The silence in the cemetery this time is something Romulo has not yet heard. He thinks this All Souls’ Day will be the loneliest one he has to witness in years.
“It’s really sad. There will be no visitors. There will be no vendors. Even those who earn from cleaning the graves will have nothing in their wallets,” he said.
The observance of All Saints’ Day and All Souls’ Day in the Philippines has always been a family affair.
Cemeteries are packed with families that gather around tombs to celebrate the lives of their departed loved ones. Aside from saying prayers, they bring food and share memories.
A week before the observance, people take time to scrub weathered tombs and repaint blurred epitaphs. Some even hire cleaners to carry the task.
Bus terminals are congested with passengers going home to their respective provinces.
Workers schedule their leaves from office next to these holidays to allow time for reunions and extend their stay with the family.
This year, due to the pandemic, people will have to set a different time for such activities while keeping the minimum health standards in mind.
Visitors will still be allowed to enter memorial parks, cemeteries, and columbaria at a 30 percent maximum capacity, but not on All Souls’ Day and All Saints’ Day.
With the prohibition on mass gatherings, even funeral rites have been limited to the immediate family of the deceased.
Leila Fernandez only had a month more to wait before she could finally carry in her arms her first grandchild.
On Sept. 17, her daughter-in-law gave birth to a child whose heart was no longer beating. Before they could even wrap their heads around losing their little loved one, they already had to prepare the baby’s tomb for burial in the morning.
The pandemic made it worse. Taking into consideration everyone’s safety, they decided not to have a wake.
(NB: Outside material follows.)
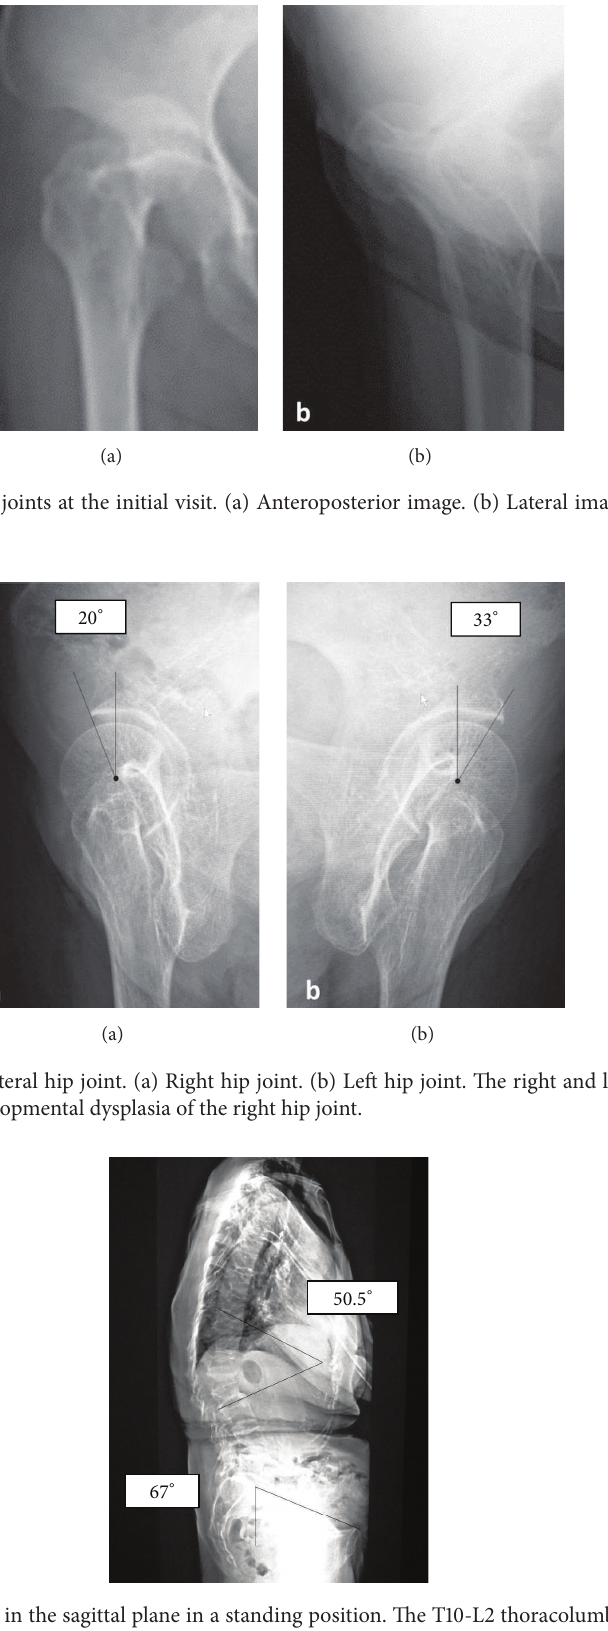
Figure 3: Slot radiography of the spine in the sagittal plane in a standing position. The T10-L2 thoracolumbar angle is 50.5 ∘ . Sagittal pelvic tilt angle is 67 ∘ . This image reveals severe posterior pelvic tilt following thoracolumbar kyphosis due to vertebral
“A one-day wake would have been enough time for the mother to see her firstborn. She can’t do that because she’s still in the hospital. She can’t even be with us to lay her to rest,” said Leila.
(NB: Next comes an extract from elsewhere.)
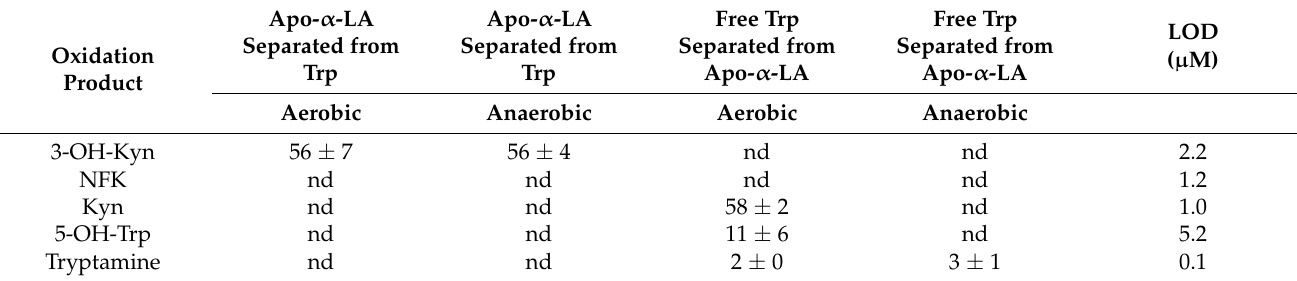
Table 1. Concentration ( µ M) of Trp oxidation products formed in apo- α -LA (0.705 mM) illuminated for 24 h with added Trp (2.8 mM) under aerobic and anaerobic conditions. Free Trp was separated from α -LA by spin filtration, and each of the fractions was analyzed by UHPLC with UV and fluorescence detection. The α -LA samples were subjected to acidic hydrolysis prior to the UHPLC analysis. Results are presented as mean values ± standard deviations obtained from three independent experiments. LOD; limit of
Only the father and the two grandmothers were in the church as the priest gave the final blessing. Their relatives, who could have easily taken a four-hour bus ride from Manila to Dagupan, were not there to hold their hands and grieve with them because of transport restrictions.
There was no funeral procession.
“My siblings wanted to travel here to be with us. The baby is also their first grandchild,” said Leila.
And if losing a loved one is not enough pain, the thought of not being able to visit her on All Souls’ Day added to their suffering.
“We will just go to church, light a candle, and offer her prayers on that day,” said Leila.
Romulo was with them during the burial to guide the family.
Having witnessed a lot of funerals, he knows how to kindly ask the grieving grandmother what traditions and superstitions they would want practiced, including where the remains of the baby will be facing so she could go into the right direction as she journeys on to heaven.
It was a simple gesture Romulo knew would somehow help ease the burden of the mourning family. He understood that the absence of their relatives made their grief a lot harder to handle. There were fewer shoulders to cry on.
“The family is somehow relieved when more relatives are here to empathize with them. The fewer the people, the heavier the situation seems to be,” said Romulo.
The soul of All Souls’ Day
“Remembering the lives of our loved ones is best expressed in prayers,” said Monsignor Oliver Mendoza of the Archdiocese of Lingayen-Dagupan.
He said that for the Catholic Church, the highest form of prayer is the Holy Mass.
“Nov.1 is for all the saints, meaning those who are already in heaven, and we asked their help through their prayers,” explained the priest.
“Nov. 2 is for the faithful departed in purgatory who need our prayers for them to enter into heaven,” he added.
Monsignor Mendoza said the faithful should not feel guilty about not being able to offer fresh flowers and watch over the graves.
“Flowers show our love for the deceased. We can do that even without going to the cemetery,” he said.
“What should come first now is our responsibility to the community because of the pandemic. Our social responsibility is more important than our personal and emotional attachment,” said the priest.
For the Church, the necessary restrictions might have prohibited long-practiced traditions, but the heart and soul of the observance stay.
There will always be ways in expressing love and honoring the memories of loved ones.